For this exercise, print the listing below exactly, without its pictures.

_Listed records_
◇ ◇ ◇ ◇

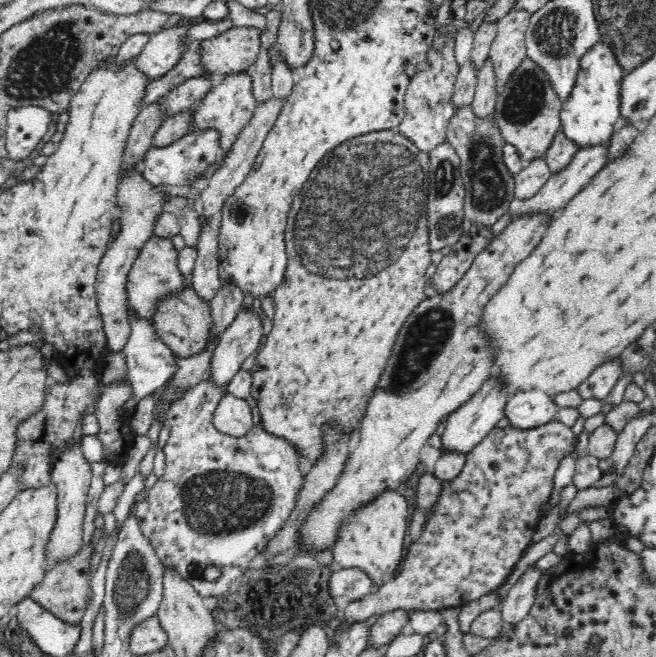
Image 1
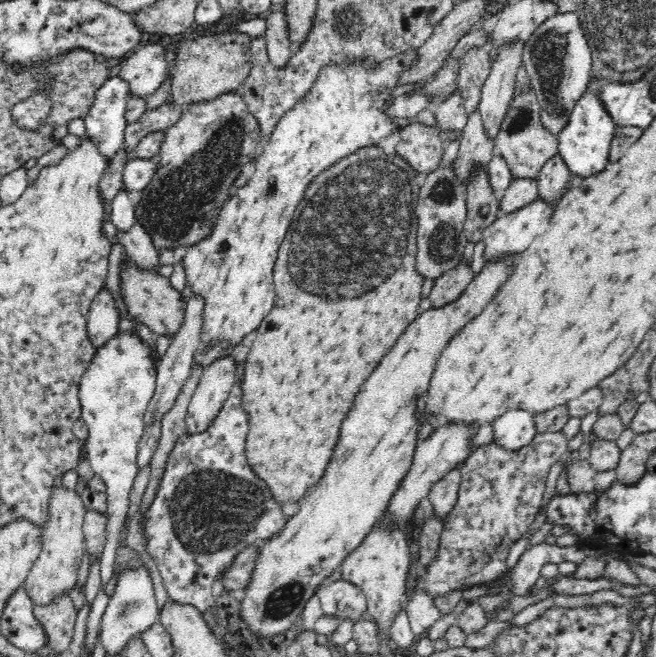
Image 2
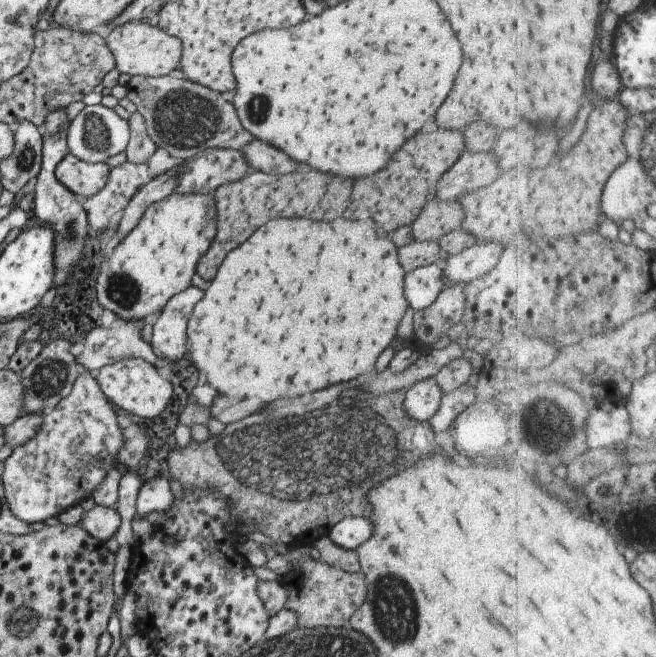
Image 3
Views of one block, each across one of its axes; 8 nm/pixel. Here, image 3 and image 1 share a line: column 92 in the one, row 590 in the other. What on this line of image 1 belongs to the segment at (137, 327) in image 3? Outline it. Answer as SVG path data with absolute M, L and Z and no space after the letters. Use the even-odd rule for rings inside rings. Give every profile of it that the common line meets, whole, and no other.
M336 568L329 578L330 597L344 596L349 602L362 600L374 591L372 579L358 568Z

◇ ◇ ◇ ◇

_Result for this exercise_
Image 1
Image 2
Image 3
Views of one block, each across one of its axes; 8 nm/pixel. Here, image 3 and image 1 share a line: column 92 in the one, row 590 in the other. What on this line of image 1 belongs to the segment at (137, 327) in image 3? Outline it. Answer as SVG path data with absolute M, L and Z and no space after the letters. Use the even-odd rule for rings inside rings. Give every profile of it that the common line meets, whole, and no other.
M336 568L329 578L330 597L344 596L349 602L362 600L374 591L372 579L358 568Z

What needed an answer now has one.